12 days worth of writing and recording in one room of a Bristol studio with (believably) "no overdubs or repair" and Beak> burst into the listening world.
It will certainly not be everyone's cup of tea but one has to admire Messrs Fuller, Williams and Barrow's single-mindedness and determination.
The 12 pieces in this collection recall (for me) the sounds emanating from many a West London basement in the early 70's. This is not a bad thing; merely an indication of what to expect.
However, keep an open mind and kindly ears and you may well discover more than a little to love in this impressively honest project.
The waves of sound captured by the simple guitar, bass and drums formula of 'Battery Point' build to a curiously affecting climax. It is a big, big sound given the economy of resources devoted to the composition.
The hypnotic pulse of 'Blagdon Lake' has an inner logic which manages to be dark and fun at the same time.
The stripped-down arrangement of 'The Cornubia', (A Bristolian pub methinks!), with its strange, disembodied vocal, is music full of shadows and uncertainty posessing an almost medieval quality.

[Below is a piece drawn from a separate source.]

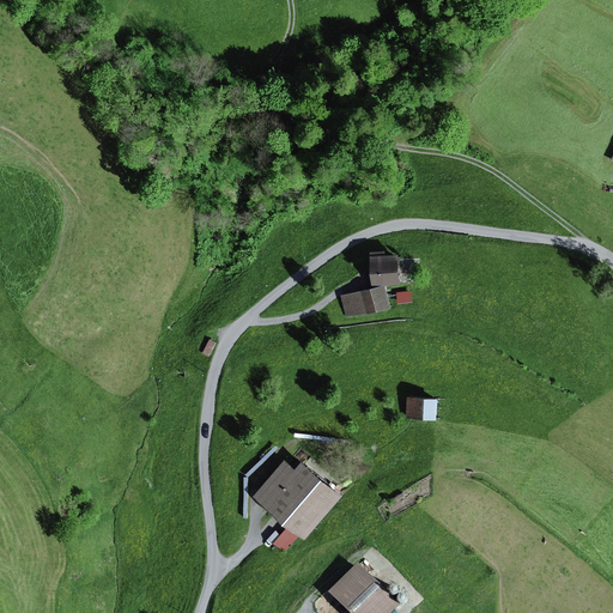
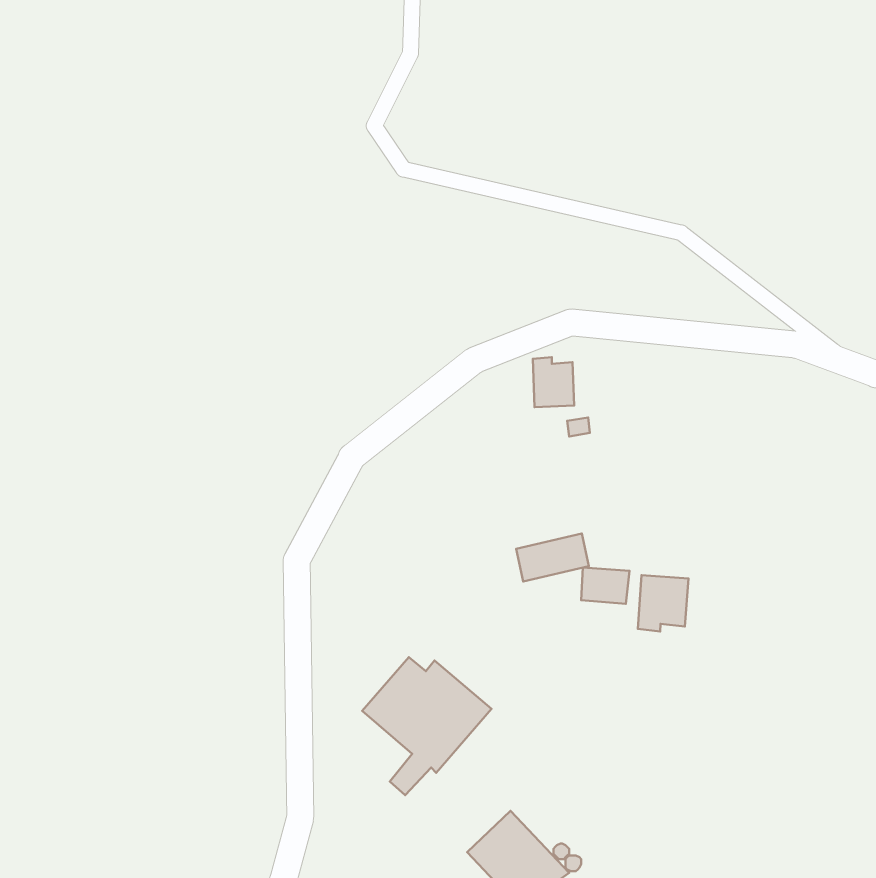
building: [338,286,388,320] -> [516,533,589,582]
building: none -> [638,575,688,631]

'Dundry Hill' is the stuff of nightmares. A discordant primal landscape full of menace.
Much of this ensemble's inspiration seems to have sprung from the countryside which surrounds them. Music of the hills, the woods and the soil. Persuasively pagan dreams and reflections. Not unlike their 60'/70's predecessors the estimable Third Ear Band, Beak> have made a worthy contribution to a musical genre which has all but disappeared.